How to make ful medames: step by step guide.
Easier than you think, tastier than it looks, this ful medames is a healthy, filling dish that can be adapted to various palates.
- Pick the beans
Wash the fava beans thoroughly, pick any debris or deformed ones and throw them away.
- Soak overnight
soak the beans over night with cold water. You may want to add a teaspoon of baking soda to the soaking water, this is an old grandma tip especially for gassy people and those who find it hard to digest beans. Change the water once or twice if you can.

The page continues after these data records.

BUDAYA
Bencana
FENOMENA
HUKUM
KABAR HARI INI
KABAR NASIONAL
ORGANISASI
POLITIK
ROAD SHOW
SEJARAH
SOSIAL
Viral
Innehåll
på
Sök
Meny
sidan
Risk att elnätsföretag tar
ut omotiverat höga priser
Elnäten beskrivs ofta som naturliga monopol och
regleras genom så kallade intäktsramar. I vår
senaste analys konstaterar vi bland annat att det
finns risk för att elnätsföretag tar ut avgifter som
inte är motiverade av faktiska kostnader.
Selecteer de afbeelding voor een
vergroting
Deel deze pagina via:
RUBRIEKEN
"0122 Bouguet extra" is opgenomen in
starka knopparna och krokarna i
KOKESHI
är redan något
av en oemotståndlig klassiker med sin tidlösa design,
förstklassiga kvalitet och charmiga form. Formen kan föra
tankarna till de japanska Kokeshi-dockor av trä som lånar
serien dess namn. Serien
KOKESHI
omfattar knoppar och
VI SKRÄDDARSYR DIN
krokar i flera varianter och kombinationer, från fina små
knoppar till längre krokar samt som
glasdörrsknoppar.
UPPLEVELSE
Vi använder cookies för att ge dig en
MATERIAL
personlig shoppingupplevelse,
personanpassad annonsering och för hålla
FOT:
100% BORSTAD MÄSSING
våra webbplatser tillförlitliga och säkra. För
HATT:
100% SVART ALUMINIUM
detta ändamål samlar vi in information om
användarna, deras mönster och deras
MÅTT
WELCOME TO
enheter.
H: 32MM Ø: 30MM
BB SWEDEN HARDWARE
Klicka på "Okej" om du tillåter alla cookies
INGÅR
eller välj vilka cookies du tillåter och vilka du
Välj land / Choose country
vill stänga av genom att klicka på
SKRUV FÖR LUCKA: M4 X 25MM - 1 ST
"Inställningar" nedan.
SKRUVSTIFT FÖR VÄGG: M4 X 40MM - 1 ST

Rinse and drain beans then place in your slow cooker. Add the rest of the ingredients, cover with water and set on low for 8 hours. You can check your beans starting 6 hours as beans cooking time if different.

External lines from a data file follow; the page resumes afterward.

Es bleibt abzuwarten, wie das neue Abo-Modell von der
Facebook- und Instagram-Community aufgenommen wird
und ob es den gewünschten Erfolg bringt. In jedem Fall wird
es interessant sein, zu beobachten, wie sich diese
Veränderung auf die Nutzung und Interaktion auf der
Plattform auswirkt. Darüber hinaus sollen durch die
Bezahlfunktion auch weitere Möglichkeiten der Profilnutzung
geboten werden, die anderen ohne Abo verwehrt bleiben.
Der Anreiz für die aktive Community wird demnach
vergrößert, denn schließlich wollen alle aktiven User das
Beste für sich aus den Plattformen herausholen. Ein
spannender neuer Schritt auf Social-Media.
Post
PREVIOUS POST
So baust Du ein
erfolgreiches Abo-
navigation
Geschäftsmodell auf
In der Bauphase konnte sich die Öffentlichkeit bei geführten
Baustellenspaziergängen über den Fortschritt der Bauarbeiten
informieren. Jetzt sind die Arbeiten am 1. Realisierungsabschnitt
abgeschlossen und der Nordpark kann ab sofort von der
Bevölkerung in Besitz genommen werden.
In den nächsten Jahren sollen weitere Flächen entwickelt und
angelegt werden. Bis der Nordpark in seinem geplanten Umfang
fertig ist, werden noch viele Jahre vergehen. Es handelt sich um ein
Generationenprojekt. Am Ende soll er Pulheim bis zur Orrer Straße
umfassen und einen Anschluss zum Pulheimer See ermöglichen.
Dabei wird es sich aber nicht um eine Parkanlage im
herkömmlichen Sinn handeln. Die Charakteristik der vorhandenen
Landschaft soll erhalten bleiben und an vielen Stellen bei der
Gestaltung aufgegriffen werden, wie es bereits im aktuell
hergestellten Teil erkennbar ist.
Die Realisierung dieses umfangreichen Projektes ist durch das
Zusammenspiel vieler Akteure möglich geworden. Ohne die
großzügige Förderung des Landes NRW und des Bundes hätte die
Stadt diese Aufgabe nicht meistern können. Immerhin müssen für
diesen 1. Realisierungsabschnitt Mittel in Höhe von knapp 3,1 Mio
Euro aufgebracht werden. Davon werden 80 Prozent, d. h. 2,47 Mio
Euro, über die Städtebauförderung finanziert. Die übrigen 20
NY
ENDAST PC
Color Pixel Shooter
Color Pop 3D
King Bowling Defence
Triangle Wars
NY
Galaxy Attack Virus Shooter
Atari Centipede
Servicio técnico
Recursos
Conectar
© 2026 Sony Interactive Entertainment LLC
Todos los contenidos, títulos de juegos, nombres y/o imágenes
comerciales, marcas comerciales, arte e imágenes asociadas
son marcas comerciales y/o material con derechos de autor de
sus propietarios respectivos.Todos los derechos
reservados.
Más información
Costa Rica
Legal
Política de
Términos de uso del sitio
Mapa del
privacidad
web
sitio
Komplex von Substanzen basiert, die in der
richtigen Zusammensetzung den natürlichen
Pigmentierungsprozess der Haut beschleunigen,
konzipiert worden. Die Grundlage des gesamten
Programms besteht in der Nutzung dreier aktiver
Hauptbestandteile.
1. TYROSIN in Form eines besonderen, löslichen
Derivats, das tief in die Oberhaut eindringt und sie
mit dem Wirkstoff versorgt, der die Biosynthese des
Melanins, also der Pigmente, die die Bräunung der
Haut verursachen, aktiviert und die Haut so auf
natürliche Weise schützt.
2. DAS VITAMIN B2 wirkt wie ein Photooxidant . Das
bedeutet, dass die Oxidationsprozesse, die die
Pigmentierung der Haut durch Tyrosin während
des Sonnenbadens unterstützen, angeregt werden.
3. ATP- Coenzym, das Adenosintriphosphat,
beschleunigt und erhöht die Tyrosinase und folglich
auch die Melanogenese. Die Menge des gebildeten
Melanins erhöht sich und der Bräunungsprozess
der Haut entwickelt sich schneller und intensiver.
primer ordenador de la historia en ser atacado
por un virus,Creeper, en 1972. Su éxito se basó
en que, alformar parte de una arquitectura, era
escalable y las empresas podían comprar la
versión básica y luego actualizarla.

After beans are done, prepare multiple dishes they way you want as stated below. Meanwhile you can portion beans and freeze with its water for up to 4 months.

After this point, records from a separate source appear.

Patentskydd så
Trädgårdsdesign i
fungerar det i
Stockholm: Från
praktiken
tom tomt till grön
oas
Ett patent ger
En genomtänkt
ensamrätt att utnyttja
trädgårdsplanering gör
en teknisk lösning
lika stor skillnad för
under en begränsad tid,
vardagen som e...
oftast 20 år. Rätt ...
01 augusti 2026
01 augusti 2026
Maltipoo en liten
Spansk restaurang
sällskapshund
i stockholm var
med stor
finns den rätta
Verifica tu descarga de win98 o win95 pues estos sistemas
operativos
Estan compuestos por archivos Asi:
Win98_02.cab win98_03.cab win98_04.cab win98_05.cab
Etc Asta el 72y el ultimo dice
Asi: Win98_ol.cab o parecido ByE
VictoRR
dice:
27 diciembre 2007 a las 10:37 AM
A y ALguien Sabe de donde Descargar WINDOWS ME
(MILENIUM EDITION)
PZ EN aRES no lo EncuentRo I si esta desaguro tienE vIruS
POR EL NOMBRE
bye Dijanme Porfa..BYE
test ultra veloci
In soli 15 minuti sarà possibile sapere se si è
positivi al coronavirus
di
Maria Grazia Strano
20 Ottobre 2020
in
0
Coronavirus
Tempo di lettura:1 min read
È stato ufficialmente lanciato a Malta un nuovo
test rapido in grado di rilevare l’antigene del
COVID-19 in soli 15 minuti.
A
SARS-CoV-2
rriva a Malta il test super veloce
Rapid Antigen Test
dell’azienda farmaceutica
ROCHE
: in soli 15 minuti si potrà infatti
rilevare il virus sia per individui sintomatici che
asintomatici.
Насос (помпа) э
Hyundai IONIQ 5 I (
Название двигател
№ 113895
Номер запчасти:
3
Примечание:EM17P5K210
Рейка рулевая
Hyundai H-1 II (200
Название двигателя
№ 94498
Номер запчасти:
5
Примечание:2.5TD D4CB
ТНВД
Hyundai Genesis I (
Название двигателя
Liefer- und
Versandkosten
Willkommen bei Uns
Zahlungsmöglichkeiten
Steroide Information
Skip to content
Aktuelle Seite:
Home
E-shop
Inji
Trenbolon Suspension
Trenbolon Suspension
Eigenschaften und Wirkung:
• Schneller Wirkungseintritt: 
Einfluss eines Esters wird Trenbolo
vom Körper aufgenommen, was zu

Ful Medames dishes to prepare:
- If you cannot find fava beans you can use pinto beans as it is the closest in taste and size.
- After cooking foul can be served in a variety of ways, the simplest is just to drizzle it with olive oil, salt, cumin and a squeeze of lemon juice. You can add garlic as well for more flavor.
- For a more carnivorous meal, serve it with sausages, tomato and onions.
- Think Kalamata olives and drizzle with olive oil, a dash of salt and cumin. How about a can of chickpeas, cumin, salt and lemon juice.
- Some people love mashing it with ghee or butter as well.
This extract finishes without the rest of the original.